An introduction from the Director:
As a director I love a challenge, and discovering a credible and engaging way to bring a novel to the stage is always one of those. Add into the mix some of the most famous characters in English Literature, an iconic television incarnation and a cast of only two actors, and the Two Bit Classics task was looking more challenging than most. But actually, these seeming-hurdles are what is going to make this particular adaptation work. The characters are famous because they are brilliantly observed, high definition and beautifully nuanced (even Caroline Bingley has her weak spot). The pervasiveness of the TV and film versions drives a theatrical production back to the words, rather than focussing on production design. And having two actors play all the parts is a bold stroke that could only work in a theatre, lifting the production effortlessly out of naturalism and into a shared act of imagination between actors and audience. Characters are able to address the audience directly, wonderfully mimicking the intimate quality of Jane Austen’s writing.
It’s exciting to be actively working with Austen’s language, finding out how it functions, rather than just sitting back and reading. I hope this excitement and freshness conveys itself to you!
Some notes from the Writer
On Austen’s characters:
In a now famous letter to her nephew (who was also a writer) Austen wrote,
What should I do with your strong, manly, spirited sketches, full of Variety and Glow? How could I possibly join them on to the little bit (two inches wide) of Ivory on which I work with so fine a brush, as produces little effect after much labour?
But Austen’s genius is capturing the spirit in the detail. She writes in this great ‘sweet-spot’ on the spectrum between ‘larger than life’ and ‘people like us’. I think this is why we tell her stories over and over again: on film, television and stage; in period costume, modern settings and with different endings.
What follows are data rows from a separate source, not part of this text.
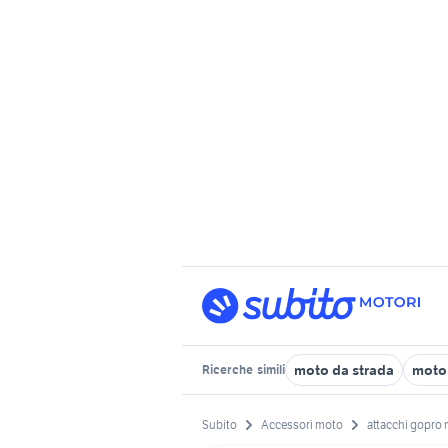
moto da strada
moto
Ricerche
simili
Subito
Accessori moto
attacchi gopro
It’s why there are so many prequels and sequels and pieces of fan fiction, why so many episodes of ‘The Lizzie Bennet Diaries’ generated over 2 million views on You Tube. Her characters fascinate us because they are these vivid archetypes who still feel like somebody we might have as a friend or a member of our family.
Of course, the main reason I wanted to create a stage version of ‘Pride and Prejudice’ for two actors was because her characters fascinate me, too. They are strong and spirited enough to strike an audience immediately; which means that they are instantly recognisable even when the actor is switching between roles. Yet they have also been written with all this depth and detail which allows the audience to engage with them over the whole performance. I am after staging the ‘sweet-spot’, if you like: exploring the intersection between the ‘Variety and Glow’ - which comes from breathing life into these great archetypes that audiences instantly recognise - and the fine brushwork, the detail and humanity that engages an audience with the truth of what is happening in front of them.
This is also why I’ve kept a blend of dialogue and third person narration in the script. While Austen appears to write as an impartial and omniscient voice, her narration reads more as a blend of perspectives. She very rarely writes in ‘wide-shot’ but is switching ‘close-ups’ all the time; as the events of the novel un-fold, they are filtered through different characters’ sense of the truth. Increasingly it is Lizzy’s ‘truth’ that we encounter but this is often contrasted with other characters’ perspectives (e.g. Mrs Bennet’s or Jane’s). It seemed natural to put these perspectives into the mouths of the characters themselves and this act of ‘narrating themselves’ hopefully means that each character grows a personal relationship with the audience during the course of the play.
On the journey of the play:
Austen’s famous wit is at its most incisive in these moments of narration; in the characters’ perceptions of themselves and others and in how they and their actions are perceived in turn. What emerges is not only a real sense of who these people are but a sense of who they think they are - and there’s very often a real gap between the two.
Abi drew my attention early on in the writing process, to the point in the novel where Lizzy says ‘Till this moment, I never knew myself’. At this moment Darcy’s letter has caused her to view the world and herself in a completely different way. I think that all the characters go through significant changes in the novel, though they are not always able to articulate those changes and are sometimes not even self-aware enough to know that they have happened. In many ways it feels as if it’s a story about the journey towards self-knowledge. We want our audience to go on the journey with the characters in the same way that a reader of the novel would: sometimes you’re realising stuff ahead of them and sometimes only at the moment they do.
On using two actors:
There seemed to be something special about going on this journey with just two actors. At its heart of course, Pride and Prejudice is a love story, so there was a pleasing symmetry in having the actors playing Darcy and Elizabeth and all of the other characters that surround their coming together. But there are so many other twosomes in the novel as well: Mr and Mrs Bennet, Jane and Bingley, Lizzy and Jane, Kitty and Lydia, Lydia and Wickham, Mr Collins and Charlotte Lucas…and in each two, something about one character sheds light on another and vice versa so you get this wonderful layering of perspectives. Then at the heart of that, you have Darcy and Lizzy coming together and seeing each other and themselves properly for the first time.
I really want to get the sense that, at the end of the play, we are looking at two people who are properly face to face for the first time; that once the whirligig of the events of the story and all the character switching comes to an end, you are left with the sense that there are two people joined together in a moment of truth.